Segment Start: RECORDED DATA

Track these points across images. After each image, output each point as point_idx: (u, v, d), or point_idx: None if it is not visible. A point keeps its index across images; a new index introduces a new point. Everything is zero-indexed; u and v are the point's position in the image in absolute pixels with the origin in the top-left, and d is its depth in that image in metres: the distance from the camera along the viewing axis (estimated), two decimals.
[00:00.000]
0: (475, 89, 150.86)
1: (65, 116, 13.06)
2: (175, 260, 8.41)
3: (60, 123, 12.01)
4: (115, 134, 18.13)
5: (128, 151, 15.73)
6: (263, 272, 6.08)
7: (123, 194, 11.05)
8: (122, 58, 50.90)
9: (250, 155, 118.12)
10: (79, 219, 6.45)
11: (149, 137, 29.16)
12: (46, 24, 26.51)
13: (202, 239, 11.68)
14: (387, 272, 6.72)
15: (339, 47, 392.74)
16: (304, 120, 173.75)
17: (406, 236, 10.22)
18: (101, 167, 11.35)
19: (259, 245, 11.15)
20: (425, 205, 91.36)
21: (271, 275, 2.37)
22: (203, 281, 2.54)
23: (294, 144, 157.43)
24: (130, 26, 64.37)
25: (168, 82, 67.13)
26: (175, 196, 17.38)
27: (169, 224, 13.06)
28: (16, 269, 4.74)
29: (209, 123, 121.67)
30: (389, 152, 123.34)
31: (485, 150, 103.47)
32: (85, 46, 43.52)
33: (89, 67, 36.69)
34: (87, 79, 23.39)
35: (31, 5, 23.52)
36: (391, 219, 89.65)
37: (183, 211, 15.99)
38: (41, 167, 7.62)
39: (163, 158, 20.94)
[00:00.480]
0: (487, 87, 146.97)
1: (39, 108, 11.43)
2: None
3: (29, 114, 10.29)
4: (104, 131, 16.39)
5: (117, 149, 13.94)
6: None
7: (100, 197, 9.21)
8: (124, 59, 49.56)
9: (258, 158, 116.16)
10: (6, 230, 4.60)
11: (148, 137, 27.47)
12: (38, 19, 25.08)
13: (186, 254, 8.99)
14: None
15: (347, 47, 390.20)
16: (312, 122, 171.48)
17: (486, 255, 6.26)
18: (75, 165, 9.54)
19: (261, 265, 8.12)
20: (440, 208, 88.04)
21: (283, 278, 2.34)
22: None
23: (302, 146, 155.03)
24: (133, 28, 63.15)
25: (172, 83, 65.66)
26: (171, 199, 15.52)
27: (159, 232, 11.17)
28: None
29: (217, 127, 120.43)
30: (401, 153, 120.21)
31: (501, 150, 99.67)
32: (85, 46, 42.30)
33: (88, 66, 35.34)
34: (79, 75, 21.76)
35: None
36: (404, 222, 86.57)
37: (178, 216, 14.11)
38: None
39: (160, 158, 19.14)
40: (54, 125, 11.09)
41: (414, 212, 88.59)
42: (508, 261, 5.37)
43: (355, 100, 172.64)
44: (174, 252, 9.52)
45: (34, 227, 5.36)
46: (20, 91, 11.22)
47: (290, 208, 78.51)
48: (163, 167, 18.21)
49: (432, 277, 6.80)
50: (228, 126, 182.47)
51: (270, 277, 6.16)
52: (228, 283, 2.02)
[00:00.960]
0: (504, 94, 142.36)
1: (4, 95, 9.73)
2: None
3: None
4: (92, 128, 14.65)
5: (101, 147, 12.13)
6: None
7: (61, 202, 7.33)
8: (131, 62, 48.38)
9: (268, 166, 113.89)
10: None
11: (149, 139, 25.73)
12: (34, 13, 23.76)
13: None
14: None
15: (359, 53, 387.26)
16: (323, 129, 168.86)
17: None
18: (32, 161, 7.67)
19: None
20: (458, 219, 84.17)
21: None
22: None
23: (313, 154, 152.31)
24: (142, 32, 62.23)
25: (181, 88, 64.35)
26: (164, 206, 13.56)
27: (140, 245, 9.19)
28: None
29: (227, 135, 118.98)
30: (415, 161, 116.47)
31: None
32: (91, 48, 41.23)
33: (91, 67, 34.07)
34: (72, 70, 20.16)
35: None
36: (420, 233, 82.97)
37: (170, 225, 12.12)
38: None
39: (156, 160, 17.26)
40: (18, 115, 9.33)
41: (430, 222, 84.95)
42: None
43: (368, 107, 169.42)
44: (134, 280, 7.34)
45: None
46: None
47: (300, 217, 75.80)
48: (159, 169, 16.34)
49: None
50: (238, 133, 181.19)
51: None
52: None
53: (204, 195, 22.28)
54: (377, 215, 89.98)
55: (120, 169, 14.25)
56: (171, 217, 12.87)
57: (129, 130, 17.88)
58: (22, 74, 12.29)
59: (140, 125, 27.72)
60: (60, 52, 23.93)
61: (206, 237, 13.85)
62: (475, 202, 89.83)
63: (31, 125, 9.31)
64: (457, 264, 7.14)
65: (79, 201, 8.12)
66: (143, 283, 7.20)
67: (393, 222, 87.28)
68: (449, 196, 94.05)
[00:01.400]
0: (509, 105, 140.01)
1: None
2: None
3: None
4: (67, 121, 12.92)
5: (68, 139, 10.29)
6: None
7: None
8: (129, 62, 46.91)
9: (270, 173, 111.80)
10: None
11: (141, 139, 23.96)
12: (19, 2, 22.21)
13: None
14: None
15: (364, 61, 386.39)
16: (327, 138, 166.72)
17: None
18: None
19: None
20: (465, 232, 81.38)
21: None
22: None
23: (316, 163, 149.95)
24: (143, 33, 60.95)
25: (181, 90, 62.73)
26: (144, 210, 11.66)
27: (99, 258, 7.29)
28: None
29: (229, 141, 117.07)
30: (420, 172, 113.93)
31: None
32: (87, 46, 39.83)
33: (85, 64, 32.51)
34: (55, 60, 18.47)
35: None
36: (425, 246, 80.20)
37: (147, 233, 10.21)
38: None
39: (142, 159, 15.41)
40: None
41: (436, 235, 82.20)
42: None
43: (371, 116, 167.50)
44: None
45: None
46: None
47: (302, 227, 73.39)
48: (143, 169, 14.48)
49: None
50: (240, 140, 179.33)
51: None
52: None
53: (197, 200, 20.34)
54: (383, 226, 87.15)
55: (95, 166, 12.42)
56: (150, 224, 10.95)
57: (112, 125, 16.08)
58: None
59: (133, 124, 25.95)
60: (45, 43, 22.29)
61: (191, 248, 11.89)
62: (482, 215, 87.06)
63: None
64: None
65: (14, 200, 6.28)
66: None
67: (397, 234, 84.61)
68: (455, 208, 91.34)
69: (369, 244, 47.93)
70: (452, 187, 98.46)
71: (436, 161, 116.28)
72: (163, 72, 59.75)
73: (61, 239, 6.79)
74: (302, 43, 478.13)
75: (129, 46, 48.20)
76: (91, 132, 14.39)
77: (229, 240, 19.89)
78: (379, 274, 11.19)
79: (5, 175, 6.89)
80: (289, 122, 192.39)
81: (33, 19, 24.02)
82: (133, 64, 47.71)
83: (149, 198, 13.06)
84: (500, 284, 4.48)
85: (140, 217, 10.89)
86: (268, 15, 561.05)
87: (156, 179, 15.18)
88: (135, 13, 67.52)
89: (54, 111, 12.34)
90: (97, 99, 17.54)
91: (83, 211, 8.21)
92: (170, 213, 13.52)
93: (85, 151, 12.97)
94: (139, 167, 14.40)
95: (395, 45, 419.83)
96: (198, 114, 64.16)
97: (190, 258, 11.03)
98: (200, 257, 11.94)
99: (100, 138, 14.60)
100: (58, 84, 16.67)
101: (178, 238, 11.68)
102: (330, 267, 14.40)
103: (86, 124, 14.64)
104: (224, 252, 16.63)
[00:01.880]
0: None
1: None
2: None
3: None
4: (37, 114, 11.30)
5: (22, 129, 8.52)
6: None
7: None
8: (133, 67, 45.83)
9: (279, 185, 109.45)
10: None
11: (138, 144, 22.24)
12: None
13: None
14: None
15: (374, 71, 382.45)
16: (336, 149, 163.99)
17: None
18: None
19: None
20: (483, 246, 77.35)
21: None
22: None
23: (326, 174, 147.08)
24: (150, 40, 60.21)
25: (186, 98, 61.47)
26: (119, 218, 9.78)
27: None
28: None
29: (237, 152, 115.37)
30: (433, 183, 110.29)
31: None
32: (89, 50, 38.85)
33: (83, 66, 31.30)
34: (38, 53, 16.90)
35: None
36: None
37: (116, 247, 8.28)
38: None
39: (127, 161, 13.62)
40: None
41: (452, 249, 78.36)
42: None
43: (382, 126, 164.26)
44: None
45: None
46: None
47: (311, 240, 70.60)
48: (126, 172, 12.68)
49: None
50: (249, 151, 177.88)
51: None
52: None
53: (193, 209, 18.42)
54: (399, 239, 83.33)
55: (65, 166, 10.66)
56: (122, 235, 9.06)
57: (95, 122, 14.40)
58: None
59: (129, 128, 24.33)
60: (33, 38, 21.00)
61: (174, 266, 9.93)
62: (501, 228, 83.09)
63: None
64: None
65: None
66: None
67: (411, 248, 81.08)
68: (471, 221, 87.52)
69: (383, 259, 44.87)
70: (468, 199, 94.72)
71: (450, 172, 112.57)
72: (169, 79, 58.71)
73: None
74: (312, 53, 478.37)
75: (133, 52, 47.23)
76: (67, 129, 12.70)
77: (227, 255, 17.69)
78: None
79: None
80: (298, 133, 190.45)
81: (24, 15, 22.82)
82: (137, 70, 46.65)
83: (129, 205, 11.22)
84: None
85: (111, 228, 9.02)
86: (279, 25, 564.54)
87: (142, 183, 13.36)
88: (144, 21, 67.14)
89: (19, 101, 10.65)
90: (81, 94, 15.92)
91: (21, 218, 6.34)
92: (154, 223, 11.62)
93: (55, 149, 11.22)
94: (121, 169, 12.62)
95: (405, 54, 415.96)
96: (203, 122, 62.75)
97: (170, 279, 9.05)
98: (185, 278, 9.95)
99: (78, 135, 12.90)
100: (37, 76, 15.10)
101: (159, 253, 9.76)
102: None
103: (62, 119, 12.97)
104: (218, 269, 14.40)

Segment End: RECORDED DATA

Only the lines above from the line with "60: (60, 52, 23.93)" to the line with "[00:01.400]", those two lines included, should be reproduced exactly.

60: (60, 52, 23.93)
61: (206, 237, 13.85)
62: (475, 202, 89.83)
63: (31, 125, 9.31)
64: (457, 264, 7.14)
65: (79, 201, 8.12)
66: (143, 283, 7.20)
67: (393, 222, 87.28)
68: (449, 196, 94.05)
[00:01.400]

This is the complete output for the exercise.